When it comes to the illustrious history of lighthouses in Ireland, one name stands out – George Halpin.
In 1800, George was Inspector of Works in the Corporation for Preserving and Improving the Port of Dublin (usually called the Ballast Board). He was responsible for supervising the construction of new docks, bridges and other projects for Dublin Port. When the Ballast Board became responsible for lighthouses in 1810, George was appointed Inspector of Lighthouses as well as Inspector of Works.

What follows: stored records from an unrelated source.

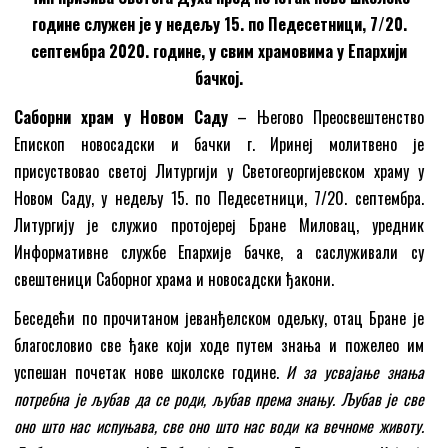
године служен је у недељу 15. по Педесетници, 7/20.
септембра 2020. године, у свим храмовима у Епархији
бачкој.
Саборни храм у Новом Саду
– Његово Преосвештенство
Епископ новосадски и бачки г. Иринеј молитвено је
присуствовао светој Литургији у Светогеоргијевском храму у
Новом Саду, у недељу 15. по Педесетници, 7/20. септембра.
Литургију је служио протојереј Бране Миловац, уредник
Информативне службе Епархије бачке, а саслуживали су
свештеници Саборног храма и новосадски ђакони.
Беседећи по прочитаном јеванђелском одељку, отац Бране је
благословио све ђаке који ходе путем знања и пожелео им
успешан почетак нове школске године.
И за усвајање знања
потребна је љубав да се роди, љубав према знању. Љубав је све
оно што нас испуњава, све оно што нас води ка вечноме животу.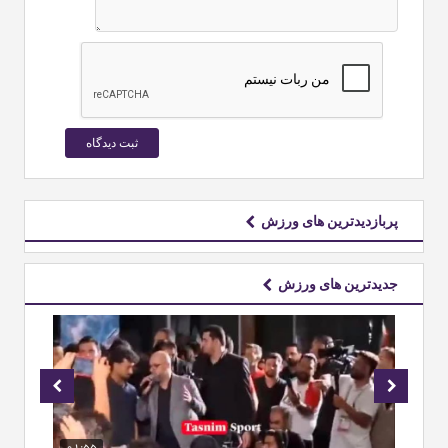
پربازدیدترین های ورزش
جدیدترین های ورزش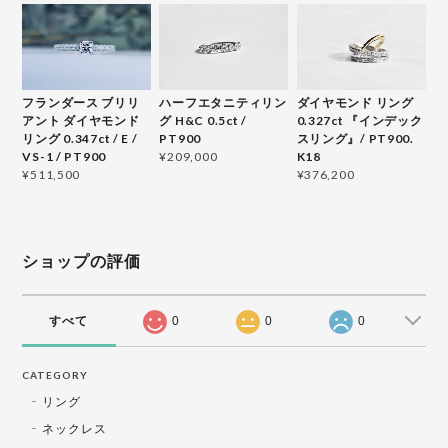
フランダース ブリリ
ハーフエタニティリン
ダイヤモンド リング
アント ダイヤモンド
グ H&C 0.5ct /
0.327ct 『インデック
リング 0.347ct / E /
PT900
スリング』/ PT900.
VS-1 / PT900
K18
¥209,000
¥511,500
¥376,200
ショップの評価
すべて
0
0
0
CATEGORY
リング
ネックレス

At that time there were only 14 lighthouses around the coast of Ireland. By the time the Ballast Board handed over responsibility for lighthouses to the Commissioners of Irish Lights in 1867 that number soared to 72 lighthouses. A builder by trade, with no formal engineering qualifications, George designed and supervised the construction of over 50 lighthouses around the coast of Ireland in almost as many (44) years. He also oversaw the modernisation of those original 14 lighthouses.
Hand of Halpin
Many of the great lighthouses of Ireland were designed by George including St. John’s Point in County Down with its dizzyingly tall tower, Rathlin West Light, the upside down lighthouse cut into the cliff face in Northern Ireland’s Rathlin Island, the centuries old fort turned lighthouse in Valentia Island and Fanad Head (both along the Wild Atlantic Way), voted one of the most beautiful lighthouses in the world.
A visit to one of these lighthouses quickly reveals what a remarkable feat of engineering and construction it is. You’ll see for yourself the superior workmanship and immaculate attention to detail showcased in the lantern rooms’ brasses and mosaics. From Ballycotton’s island perch to Hook’s monastic history, Wicklow Head’s astonishing 109 steps and Loop Head’s edge of the world atmosphere, discover more about each of these characterful lighthouses here.
George Halpin died suddenly in July 1854 at the age of 75, while carrying out an inspection of a lighthouse. A man of exceptional ability, he set the highest standards and, like so many men before and after him, he dedicated his life to fulfilling the remit of the Commissioners of Irish Lights: safety at sea.